Sunday is the official start of the summer so the calendar tells us.  For most of us here in the north woods, that also means a bigger influx of summer visitors to our area.  So be cautious of the robust road and lake traffic.  

Even though summer is officially starting, it already feels like we have been through some July temperatures for several weeks now.  Warm weather patterns and spiking water temperatures continue to show local waters about 2 to 3 weeks ahead of schedule, meaning we are well into some summer fishing patterns.   Last week we also mentioned the numerous bug and critter hatches that come as summer advances. 

The good news we can all agree on is, summer is finally here.  No need to complain about the hot weather as it never lasts long.  So sit back and enjoy the warm season and the start to summer angling. 
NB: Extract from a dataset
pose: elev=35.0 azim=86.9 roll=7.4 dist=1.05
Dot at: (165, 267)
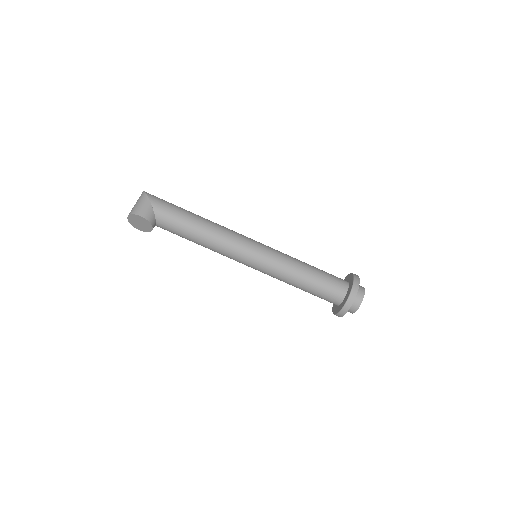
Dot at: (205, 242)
Area lakes are starting to cooperate with some hungry walleyes chasing leeches under bobbers.  Best areas to target have been the mid-lake humps or other structure.  Finding fish on electronics has been important; however, if you find fish and cannot get them to bite it is best to seek out new locations.  As we are now at the longest days of the year, timing windows will become a thing.  Best times to fish are going to be early mornings and later afternoons into dark.  Panfish, especially crappies, are being found in vegetative areas of 5 to 12 feet of water.  Pitch  a small soft plastics or live bait under a bobber.  Colors of tackle should complement water clarity, but do not be afraid to sample other combinations.  Every lake has its own culture and finding the recipe for success can sometimes be quite rewarding.  Largemouth bass and northern pike are also being found in relation to panfish, especially this year’s class. 
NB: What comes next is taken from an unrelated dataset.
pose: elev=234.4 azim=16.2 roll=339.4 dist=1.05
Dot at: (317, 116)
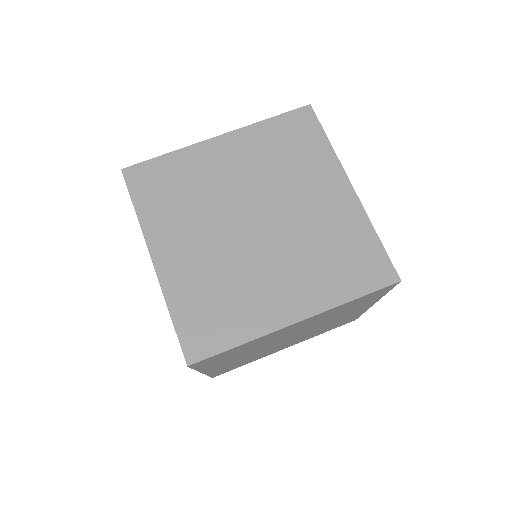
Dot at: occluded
Walleyes, northern pike and perch have been a fair when trolling the shallow flats.  Worms or small crankbaits have been best for combing water and covering ground.  Some anglers have found some mature fish on deep drop off edges, but it can be a lot of time in one spot before hooking up with a good fish.  Some anglers continue to chase the musky, but word is the bite is very slow.  Most of the musky caught has been by walleye and panfish anglers.  Most musky anglers feels that catching a musky in this hot weather put too much stress on the fish making it hard to do a successful release, best to leave them be until water temperature cools down.